[SOURCE RECORDS]:
• • • • •

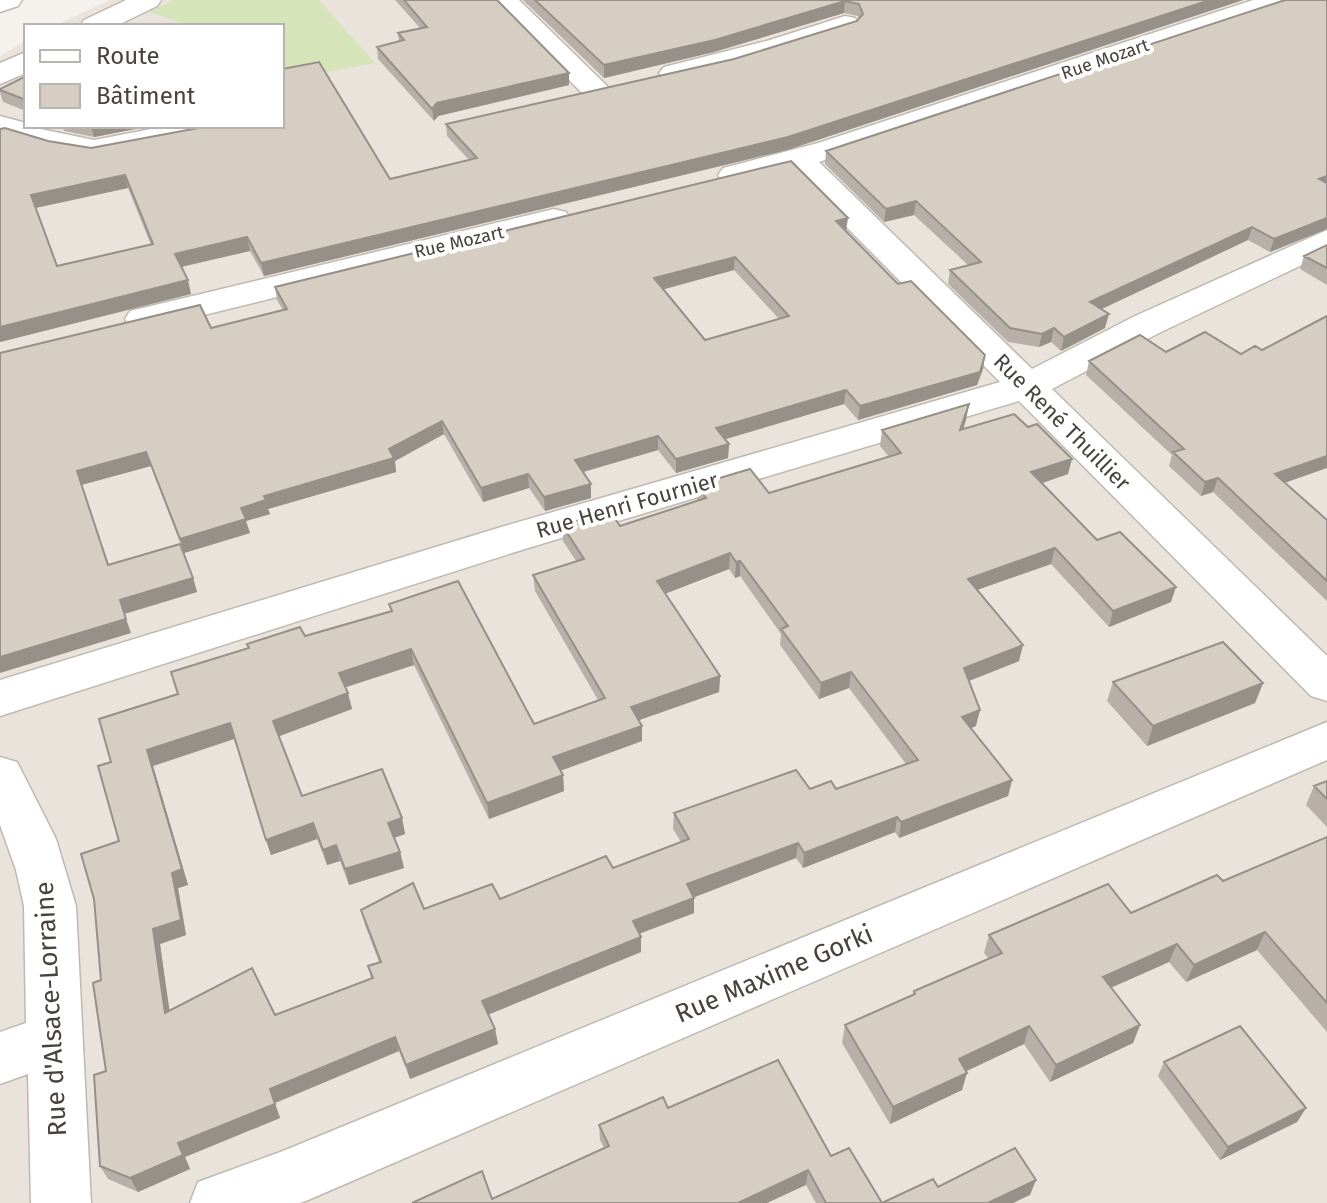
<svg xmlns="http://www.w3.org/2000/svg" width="1327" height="1203" font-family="'Fira Sans',sans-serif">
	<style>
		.residential { fill: #e9e3db }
		.green { fill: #d6e5b9 }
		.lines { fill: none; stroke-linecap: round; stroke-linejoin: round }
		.minor-casing { stroke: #c0b9b0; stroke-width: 3 }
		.minor { fill: #fff; fill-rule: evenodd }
		.wall { fill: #b8b0a8; fill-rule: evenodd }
		.shaded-wall { fill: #969088 }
		.building { fill: #d6cdc3; stroke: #969088; stroke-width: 2; fill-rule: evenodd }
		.labels { text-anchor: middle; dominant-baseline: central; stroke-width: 8; stroke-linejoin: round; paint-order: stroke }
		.far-street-label { font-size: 18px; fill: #49423a; stroke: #fff }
		.street-label { font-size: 22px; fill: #49423a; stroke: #fff }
		.near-street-label { font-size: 26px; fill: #49423a; stroke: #fff }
	</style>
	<rect width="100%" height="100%" fill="#f5f2ed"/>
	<path class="residential" d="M110 0H1327V1203H0V56L26 41V126H282V26H54Z"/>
	<path class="green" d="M174 0H319L375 63 290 79 282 62V26H190L149 12Z"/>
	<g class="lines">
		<g class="minor-casing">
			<path id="minor" d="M0 0H22L18 6 0 12Z
				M126 0H161L157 6 116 26H80L84 20Z
				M490 0H519L606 85 611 91 606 97 596 100 586 97Z
				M1253 0H1294L1290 6 819 162 1032 369 1135 316 1327 230V253L1161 332 1052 389 1327 656V701L1311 696 1019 401 528 548 0 716V680L498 528 1000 382 790 170 734 185 723 182 718 175 723 168 818 143Z
				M845 16 855 18 859 24 855 30 790 52 674 82 664 79 659 73 664 67 770 40Z
				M26 52V73L0 84V63Z
				M0 116 26 123V126L94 140 167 126H231L227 132 216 135 94 158 52 151 0 135Z
				M554 209 566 212 571 219 566 226 143 330 130 327 125 319 130 311Z
				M1327 722V760L308 1200 300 1203H190L198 1182 283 1151Z
				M0 757 17 762 56 839 76 906 91 1203H31L28 1074 0 1084V1032L26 1023 24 906 16 870 0 825Z"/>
		</g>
		<use href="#minor" class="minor"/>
	</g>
	<path class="wall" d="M395 0H497L569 85 438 116 434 121 378 59 377 47 399 42 398 33 420 28Z
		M523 0H1243L787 150 264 276 250 251 182 267 191 294 0 342 48 141 91 148 390 179 469 160 447 136 446 124 734 59 857 21 859 19 858 16 844 13 714 52 604 78ZM128 188 151 245 57 266 35 208Z
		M1327 0V229L1270 252 1248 240 1101 309 1105 328 1061 351 1051 342 1039 347 1008 342 948 284 950 270 968 265 914 215 884 222 825 164 826 151Z
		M26 76V111L3 102 0 92V89Z
		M63 126H151L94 137 64 131Z
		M846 231 898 284 985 355 983 369 977 385 858 420 844 404 725 439 729 444 728 458 676 473 658 450 583 472 591 498 545 511 529 488 483 502 444 434 395 461 396 472 268 509 270 514 246 521 250 533 184 553 151 466 81 485 109 565 193 578 197 592 124 614 131 633 0 353 211 328 283 310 277 300 275 287ZM734 270 779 319 705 340 663 289Z
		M1327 245V285L1300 269 1304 256Z
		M1262 350 1285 483 1327 520V601L1213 492 1201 496 1169 466 1172 455 1086 375 1089 361 1166 352 1241 354Z
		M969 404 963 429 1068 474 1042 483 1097 540 1171 602 1109 627 1051 564 977 590 1019 661 969 681 976 726 971 728 1012 780 1008 796 899 838 895 832 803 868 796 858 694 897V913L639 934 641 937V952L489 1014 495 1029 498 1044 410 1079 399 1051 275 1103 280 1118 185 1157 190 1169 138 1192 108 1179 100 1166 106 1071 101 980 119 841 111 762 178 694 305 636 391 612 389 604 534 724 598 700 535 591 533 575 576 561 563 541 562 525 620 526 697 502 696 485 769 493 889 457 880 446 882 430ZM729 569 735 578 740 576 781 634 780 645 819 699 849 688 906 764 836 789H810L674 813 673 829 681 842 613 868 500 899 424 909 361 910 365 925 379 962 368 966 371 978 275 1015 169 1011 160 944 186 935 178 888 188 885 153 766 234 739 271 855 317 839 327 865 340 861 349 885 404 868 400 852 394 838 405 834 402 818 302 796 279 736 352 709 346 687 414 665 489 819 564 791 563 775 560 771 642 741 639 720 719 692 720 676 665 593Z
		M1113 682 1263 683 1255 703 1147 746 1107 701Z
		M1327 781V827L1306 805 1314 786Z
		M1327 837V1032L1257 950 1186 982 1169 962 1111 988 1140 1025 1133 1043 1050 1082 1024 1044 966 1071 962 1090 890 1124 842 1043 845 1025 913 995 914 991 989 959 984 953 989 935 1131 913 1223 881Z
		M1164 1062 1306 1108 1297 1122 1220 1160 1158 1076Z
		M668 1108 831 1156 882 1203H816L806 1185 492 1199 604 1148 600 1140 599 1125Z"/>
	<path class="shaded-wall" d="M1210 0H1243L787 150 264 276 261 263Z
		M845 1 844 13 714 52 604 78V65Z
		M569 73V85L438 116 434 121 432 109 437 103Z
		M91 126H151L94 137Z
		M125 175 128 188 35 208 31 195Z
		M1327 176V187L1319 179Z
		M916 201 914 215 884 222 886 209Z
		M848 218 846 231 836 221Z
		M1327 218V229L1270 252 1274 239Z
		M1252 227 1248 240 1087 316 1090 302Z
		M247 237 250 251 179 267 175 254Z
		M735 257 734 270 654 292V278Z
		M188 280 191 294 0 342V327Z
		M1109 314 1105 328 1061 351 1064 337Z
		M1054 328 1051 342 1039 347 1042 334Z
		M985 355 983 369 977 385 858 420 860 406Z
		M846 390 844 404 716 442V428Z
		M969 404 966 420 958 446 960 430Z
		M442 421 444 434 395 461 396 472 268 509 270 514 246 521 250 533 184 553 180 539 264 496 389 449Z
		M658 436V450L576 474 575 460Z
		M729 444 728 458 676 473V459Z
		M146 452 151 466 81 485 77 471Z
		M1327 456V468L1270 488 1275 474Z
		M1072 459 1068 474 1028 488 1031 472Z
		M528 474 529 488 483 502 481 488Z
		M1218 478 1213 492 1201 496 1205 482Z
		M591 484V498L545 511 544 497Z
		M1055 548 1051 564 965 594 968 579Z
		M730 553 729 569 657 597V581Z
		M740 561V576L735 578 736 562Z
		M193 578 197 592 124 614 120 600Z
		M1176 587 1171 602 1109 627 1113 611Z
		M126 619 131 633 0 673V657Z
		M1023 645 1019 661 961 684 964 668Z
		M411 649 414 665 343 688 339 673Z
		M851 672 849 688 819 699 821 683Z
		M720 676 719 692 631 723V707Z
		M1263 683 1255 703 1147 746 1153 726Z
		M348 693 352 709 277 737 273 721Z
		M980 710 976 726 959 733 962 717Z
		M230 723 234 739 153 766 188 885 178 888 186 935 160 944 172 1028 165 1013 153 929 147 750Z
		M642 726V741L554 773 553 757Z
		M563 775 564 791 489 819 487 803Z
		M1012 780 1008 796 899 838 901 822Z
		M897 817 895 832 803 868 804 853Z
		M402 818 405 834 391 839 388 823Z
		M313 823 317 839 271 855 266 840Z
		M798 843 796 858 687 900V884Z
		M336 845 340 861 327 865 323 850Z
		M400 852 404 868 349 885 345 869Z
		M694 898V913L633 936V921Z
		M1265 932 1257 950 1186 982 1194 965Z
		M641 937V952L485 1016 482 1001Z
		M1177 944 1169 962 1096 994 1103 977Z
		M1140 1025 1133 1043 1050 1082 1056 1065Z
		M1029 1026 1024 1044 954 1077 959 1059Z
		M495 1029 498 1044 410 1079 406 1065Z
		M395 1037 399 1051 275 1103 280 1118 185 1157 190 1169 138 1192 130 1178 178 1143 270 1089Z
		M967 1073 962 1090 890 1124 893 1107Z
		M1306 1108 1297 1122 1220 1160 1228 1147Z
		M808 1170 806 1185 767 1203H738Z
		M1036 1180 1030 1195 1013 1203H988Z"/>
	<path class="building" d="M404 0H497L569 73 437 103 432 109 377 47 404 40 398 33 427 27Z
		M535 0H1210L788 137 261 263 247 237 175 254 188 280 0 327V129L5 128 48 141 91 148 209 126H282V69L319 62 390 179 477 158 446 124 734 59 857 21 863 14 859 4 845 1 715 40 604 65ZM125 175 153 244 57 266 31 195Z
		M1285 0H1327V176L1319 179 1327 183V218L1274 239 1252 227 1090 302 1109 314 1064 337 1054 328 1042 334 1010 328 950 270 981 262 916 201 886 209 826 151Z
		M26 76V100L0 90V89Z
		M791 161 848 218 836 221 898 284 911 281 985 355 980 372 860 406 846 390 716 428 729 444 676 459 658 436 575 460 591 484 544 497 528 474 481 488 442 421 389 449 394 458 264 496 266 500 241 508 246 519 180 539 146 452 77 471 108 565 180 544 193 578 120 600 126 619 0 657V353L200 305 211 328 287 309 275 287ZM735 257 789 316 705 340 654 278Z
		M1327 245V268L1304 256Z
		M1327 316V456L1275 474 1327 520V581L1218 478 1205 482 1173 452 1184 449 1089 361 1140 335 1166 352 1205 332 1241 354 1255 346 1262 350Z
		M969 404 960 430 1014 414 1028 427 1037 424 1072 459 1031 472 1097 540 1120 532 1176 587 1113 611 1055 548 968 579 1023 645 964 668 980 710 962 717 1012 780 901 822 897 817 804 853 798 843 687 884 694 898 633 921 641 937 482 1001 495 1029 406 1065 395 1037 270 1089 275 1104 178 1143 183 1155 130 1178 100 1166 94 1075 106 1071 93 983 101 980 94 899 81 854 119 841 98 766 111 762 99 719 178 694 171 672 249 648 247 644 300 627 305 636 392 611 389 604 458 581 534 724 605 698 533 575 584 559 562 525 610 511 620 526 706 498 696 485 750 469 769 493 901 453 882 430ZM730 553 736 562 740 561 788 626 781 629 821 683 851 672 918 760 836 789 831 781 810 789 796 770 674 813 689 839 613 868 606 856 500 899 492 884 424 909 413 883 361 910 381 962 368 966 373 978 275 1015 252 968 165 1013 153 929 181 920 172 873 182 869 147 750 230 723 266 840 313 823 323 850 336 845 345 869 400 852 388 823 402 818 382 769 302 796 273 721 348 693 339 673 411 649 487 803 563 775 553 757 642 726 631 707 720 676 657 581Z
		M1223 642 1263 683 1153 726 1113 682Z
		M1327 781V799L1314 786Z
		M1327 837V1003L1265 932 1194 965 1177 944 1103 977 1140 1025 1056 1065 1029 1026 959 1059 967 1073 893 1107 845 1025 915 994 914 991 1002 953 989 935 1108 884 1131 913 1217 875 1223 881Z
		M1240 1026 1306 1108 1228 1147 1164 1062Z
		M778 1060 831 1156 849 1148 882 1203H826L808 1170 738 1203H412L482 1171 492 1199 609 1146 599 1125 663 1097 668 1108Z
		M1015 1148 1036 1180 988 1203H882L933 1179 938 1187Z"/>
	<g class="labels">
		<g class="far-street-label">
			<text transform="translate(1105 59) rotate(-19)">Rue Mozart</text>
			<text transform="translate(459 242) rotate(-13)">Rue Mozart</text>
		</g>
		<g class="street-label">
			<text transform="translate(1062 422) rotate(45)">Rue René Thuillier</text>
			<text transform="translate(627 505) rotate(-16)">Rue Henri Fournier</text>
		</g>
		<g class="near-street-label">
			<text transform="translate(774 974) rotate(-23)">Rue Maxime Gorki</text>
			<text transform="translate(51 1009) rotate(-93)">Rue d'Alsace-Lorraine</text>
		</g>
	</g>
	<rect x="24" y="24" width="260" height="104" fill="#ffffff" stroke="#b6b3b0" stroke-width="2"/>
	<rect x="40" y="50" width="40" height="12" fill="#ffffff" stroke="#b6b3b0" stroke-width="2"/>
	<text x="96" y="64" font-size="24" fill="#49423a">Route</text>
	<rect x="40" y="84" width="40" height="24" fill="#d6cdc3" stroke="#b6b3b0" stroke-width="2"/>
	<text x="96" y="104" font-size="24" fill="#49423a">Bâtiment</text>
</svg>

• • • • •

[TRY IT]: How many lines in the entries hold the word "linejoin"? Only the number is wanted.

[ANSWER TO THIS TASK]: 2